Task details: In the data, find each line where the word "lines" appears and list that line.

Records supplied:
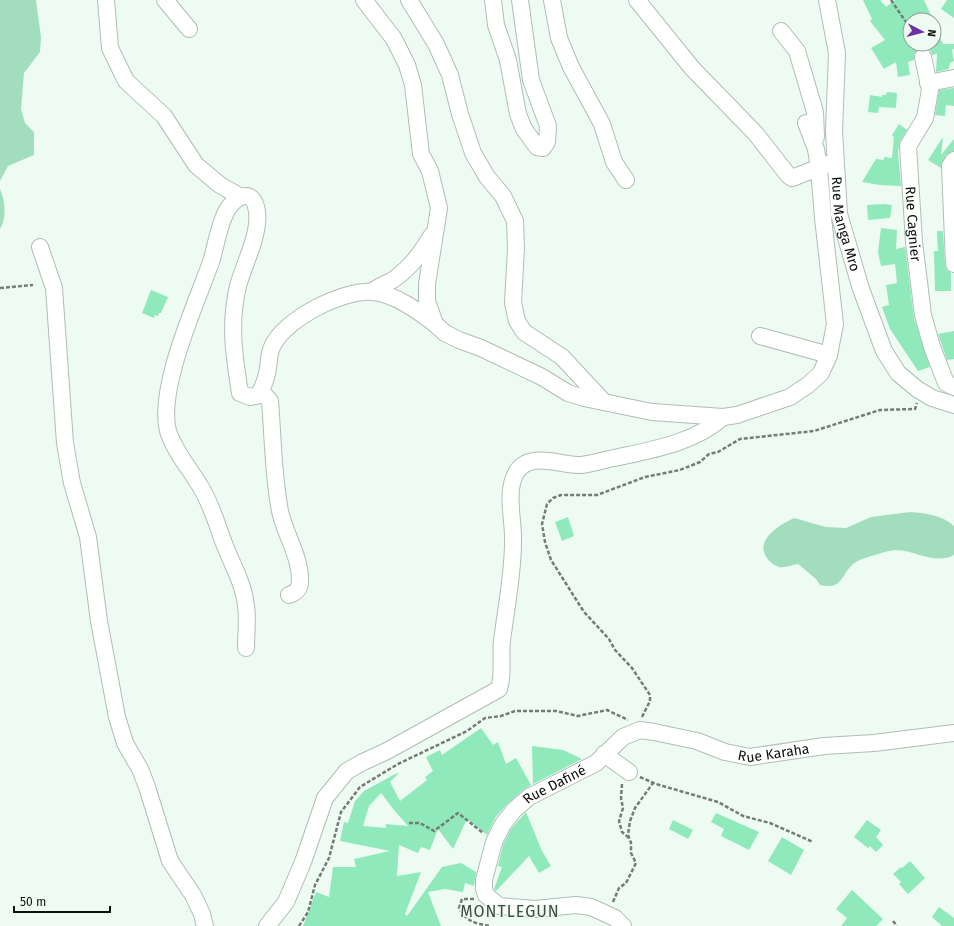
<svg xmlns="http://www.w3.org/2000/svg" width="954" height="926" font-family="'Fira Sans',sans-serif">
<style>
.green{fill:#a2debe}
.building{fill:#8fe9bb;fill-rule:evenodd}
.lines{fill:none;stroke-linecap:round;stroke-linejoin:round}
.minor-casing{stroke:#b0bdb6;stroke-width:18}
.path{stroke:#747c77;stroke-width:2.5;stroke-dasharray:4 2;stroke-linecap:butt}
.minor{stroke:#fff;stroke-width:16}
.labels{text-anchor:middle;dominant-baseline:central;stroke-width:3;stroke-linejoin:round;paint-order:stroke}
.street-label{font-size:14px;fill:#0b100d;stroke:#eefbf3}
.quarter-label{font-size:16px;letter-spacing:1px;fill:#404b45;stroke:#eefbf3}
</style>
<rect width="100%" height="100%" fill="#eefbf3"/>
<!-- green -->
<g class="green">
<path d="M 0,0 L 36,0 L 41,37 L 40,52 L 24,73 L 21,109 L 25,123 L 34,132 L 34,155 L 8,166 L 0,181 Z"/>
<path d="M 0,189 C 5,201 7,218 0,229 Z"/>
<path d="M 910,512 C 925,513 942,515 954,526 L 954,555 C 931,567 909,544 885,552 C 876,555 865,557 856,562 C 841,571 845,591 820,585 L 816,579 L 798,564 C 792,565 785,568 779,567 C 770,564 761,554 764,544 C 768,531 784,523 794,518 L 826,527 L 846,528 L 871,517 Z"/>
</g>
<!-- building -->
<g class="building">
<path d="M 863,0 L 880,0 L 886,7 L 895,0 L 924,0 L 933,20 L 910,20 L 910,44 L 934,44 L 934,24 L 943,44 L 954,44 L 954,49 L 952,50 L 954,61 L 950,63 L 949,69 L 936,72 L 937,54 L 932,55 L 930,50 L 921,48 L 914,54 L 914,60 L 908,62 L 910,75 L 898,77 L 896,62 L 884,69 L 871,48 L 885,40 L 870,21 L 872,19 Z"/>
<path d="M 947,0 L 954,0 L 954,18 L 941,9 Z"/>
<path d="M 954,88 L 954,106 L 946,105 L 945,116 L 935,115 L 939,90 Z"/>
<path d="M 887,92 L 897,93 L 896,108 L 879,107 L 878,113 L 868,112 L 870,95 L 882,97 L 882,95 L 886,95 Z"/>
<path d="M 899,124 L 907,130 L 900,141 L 898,152 L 901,186 L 880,185 L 862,182 L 876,159 L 884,160 L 884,157 L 892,158 L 894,137 L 892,135 Z"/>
<path d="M 943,137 L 941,155 L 954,139 L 954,151 L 946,155 L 941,168 L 928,160 Z"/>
<path d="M 884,204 L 892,205 L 890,218 L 868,220 L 867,205 Z"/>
<path d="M 881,228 L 897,230 L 896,249 L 905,247 L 914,318 L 930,367 L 918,371 L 890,329 L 882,307 L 889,305 L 886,285 L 897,283 L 895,264 L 881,266 L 878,252 Z"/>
<path d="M 937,231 L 943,231 L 945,264 L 946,269 L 951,273 L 951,291 L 935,291 L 934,251 L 938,251 Z"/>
<path d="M 151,290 L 168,297 L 161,313 L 159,313 L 158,316 L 155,315 L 154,318 L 142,313 Z"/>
<path d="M 954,331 L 954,359 L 947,360 L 938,334 Z"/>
<path d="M 568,517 L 574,536 L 562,541 L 555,522 Z"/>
<path d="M 481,728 L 493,745 L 498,742 L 506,764 L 516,758 L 531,785 L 523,790 L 507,804 L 495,818 L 487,835 L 467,819 L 453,849 L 438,829 L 430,850 L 421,847 L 418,853 L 399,845 L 397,876 L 421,872 L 405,914 L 407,916 L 442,867 L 461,863 L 476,872 L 474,886 L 465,883 L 463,892 L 445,889 L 428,892 L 441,926 L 303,926 L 316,892 L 329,897 L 333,867 L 356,867 L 354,859 L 390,851 L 340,841 L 344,822 L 348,823 L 355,801 L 364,791 L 397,773 L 398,774 L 390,782 L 400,801 L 427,780 L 425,777 L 433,771 L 426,757 L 440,750 L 442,755 ZM 381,793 L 394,810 L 408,826 L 386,824 L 386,828 L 363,826 L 369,806 Z"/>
<path d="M 532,746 L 563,750 L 582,759 L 533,784 Z"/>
<path d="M 526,812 L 542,851 L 551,866 L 539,873 L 529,856 L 496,891 L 494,889 L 502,867 L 498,866 L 503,845 L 511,829 Z"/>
<path d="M 716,813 L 759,832 L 749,850 L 721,836 L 724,829 L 711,822 Z"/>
<path d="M 673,820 L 693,830 L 688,839 L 669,829 Z"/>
<path d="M 867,820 L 881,830 L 876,837 L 883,845 L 876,852 L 870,846 L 868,848 L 854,837 Z"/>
<path d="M 782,837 L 804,850 L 791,875 L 768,861 Z"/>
<path d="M 910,861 L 925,878 L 908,894 L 899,884 L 901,882 L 893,874 L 901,867 L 902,868 Z"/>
<path d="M 852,890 L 883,919 L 876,926 L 841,926 L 847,918 L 836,909 Z"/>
<path d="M 939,907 L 954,918 L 954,926 L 942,926 L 932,917 Z"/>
</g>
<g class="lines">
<defs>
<g id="minor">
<path d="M 106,0 L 110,48 L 126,81 L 164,116 L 196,165 L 220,185 L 241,197"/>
<path d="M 165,0 L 189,29"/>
<path d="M 364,0 L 394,39 L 407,65 L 413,85 L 421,154 L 430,171 L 439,208 L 427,284 L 427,301 L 435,324 L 445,333 L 459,340 L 481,348 L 542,377 L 568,393 L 584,398 L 652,412 L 723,417 L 737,415 L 790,397 L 808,385 L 821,373 L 829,355 L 835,324 L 823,218 L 819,168 L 816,149 L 806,123"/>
<path d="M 409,0 L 436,44 L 450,75 L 460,114 L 473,153 L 487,177 L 503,196 L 515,221 L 516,248 L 513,303 L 517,321 L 524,332 L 562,357 L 604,402"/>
<path d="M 493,0 L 496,25 L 508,60 L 518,114 L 524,129 L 537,147 L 543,148 L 547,142 L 548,126 L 531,80 L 520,0"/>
<path d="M 552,0 L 559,38 L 571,67 L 602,124 L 614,162 L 626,180"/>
<path d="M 637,0 L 692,68 L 756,134 L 788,175 L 792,178 L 828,164"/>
<path id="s1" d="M 827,0 L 837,53 L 834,131 L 839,214 L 861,289 L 884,351 L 898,373 L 917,389 L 932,398 L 954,405"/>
<path d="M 781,31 L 797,51 L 815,112 L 816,137"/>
<path id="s2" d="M 923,57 L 930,90 L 925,118 L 908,146 L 914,242 L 923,315 L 932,347 L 946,383 L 954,387"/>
<path d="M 928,83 L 954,78"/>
<path d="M 954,160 L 950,166 L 954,264"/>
<path d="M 40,247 L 54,288 L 65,443 L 72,483 L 88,537 L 99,621 L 117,717 L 125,743 L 140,769 L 147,787 L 170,861 L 193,895 L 202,914 L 205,926"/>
<path d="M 373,291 C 380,285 390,283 397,277 C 413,265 422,251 432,235"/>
<path d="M 760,336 L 829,355"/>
<path d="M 261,391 L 270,401 C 273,437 273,475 280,511 C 285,535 301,557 300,582 C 300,589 295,593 289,595"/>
<path d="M 246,648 C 246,634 248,619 246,606 C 244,585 233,566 225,546 C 218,528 213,509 203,491 C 192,471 175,453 168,431 C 157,389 196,304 211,262 C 216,246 218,228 226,212 C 234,196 254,186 257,212 C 260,234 244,264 238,286 C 229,324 234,355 240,393 L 250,397 L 256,396 L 261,391 C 264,384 267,376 268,368 C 269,361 269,353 272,347 C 284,319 344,289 373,292 C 395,294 418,311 435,324"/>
<path d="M 604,754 L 629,772"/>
<path d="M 267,926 L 286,902 L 303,862 L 325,798 L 347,771 L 363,762 L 385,752 L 499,689 C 504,674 500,658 502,641 C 506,608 513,575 513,542 C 514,520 505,493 516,473 C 529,450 561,466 581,465 C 592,464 603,460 614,458 C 651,450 695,443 723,417"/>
<path id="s3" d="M 623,926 L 615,918 L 591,907 L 576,905 L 535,909 L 499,906 L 486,895 L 484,889 L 484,880 L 494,842 L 503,824 L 514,810 L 529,797 L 596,763 L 623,737 L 640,730 L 654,732 L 697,741 L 725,752 L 750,757 L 824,746 L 874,743 L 954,733"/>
</g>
</defs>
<!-- minor casing -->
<use href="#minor" class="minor-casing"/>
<!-- path -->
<g class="path">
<path d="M 891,0 L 910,28"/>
<path d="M 0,288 L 33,285"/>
<path d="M 642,717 L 650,701 L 650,695 L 632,668 L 615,650 L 609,639 L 584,612 L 551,560 L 545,542 L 542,524 L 547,504 L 553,498 L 561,495 L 597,495 L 645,477 L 680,470 L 700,462 L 709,454 L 718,452 L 740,439 L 814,431 L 880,410 L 915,409 L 917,403"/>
<path d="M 640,777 L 656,784 L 718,802 L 743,816 L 770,823 L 813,842"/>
<path d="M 622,784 L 621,798 L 623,808 L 619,821 L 622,832 L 629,838"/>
<path d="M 409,823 L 420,823 L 434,831 L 458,813 L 483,833"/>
<path d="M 474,899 L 462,899 L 459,908 C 467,922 474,923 490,926"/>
<path d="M 613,902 L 619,888 L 626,883 L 636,863 L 631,853 L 631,843 L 628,835 L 630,821 L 635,808 L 653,783"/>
<path d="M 893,921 L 897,926"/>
<path d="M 299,926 L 308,912 L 315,885 L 329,858 L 341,812 L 360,787 L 398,764 L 467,731 L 485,718 L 501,716 L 515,711 L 556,711 L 578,716 L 607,710 L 628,720"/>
</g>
<!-- minor -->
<use href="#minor" class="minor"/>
</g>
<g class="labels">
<!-- street labels -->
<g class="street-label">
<text stroke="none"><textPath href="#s1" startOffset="226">Rue Manga Mro</textPath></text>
<text stroke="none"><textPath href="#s2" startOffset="173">Rue Cagnier</textPath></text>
<text stroke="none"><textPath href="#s3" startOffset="528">Rue Karaha</textPath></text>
<text stroke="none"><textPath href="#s3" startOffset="288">Rue Dafiné</textPath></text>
</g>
<!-- quarter labels -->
<g class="quarter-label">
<text x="510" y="911">MONTLEGUN</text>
</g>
</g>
<!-- north arrow -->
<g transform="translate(922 32) rotate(97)"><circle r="19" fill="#eefbf3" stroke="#939d97"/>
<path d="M0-3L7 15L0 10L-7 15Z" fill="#7030a5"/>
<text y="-6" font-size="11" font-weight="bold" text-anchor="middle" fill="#0b100d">N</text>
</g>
<!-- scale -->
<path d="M14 906v6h96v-6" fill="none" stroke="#0b100d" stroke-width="2"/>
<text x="20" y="906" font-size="12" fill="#0b100d" stroke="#eefbf3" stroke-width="3" paint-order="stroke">50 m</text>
</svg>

Solved exercise:
.lines{fill:none;stroke-linecap:round;stroke-linejoin:round}
<g class="lines">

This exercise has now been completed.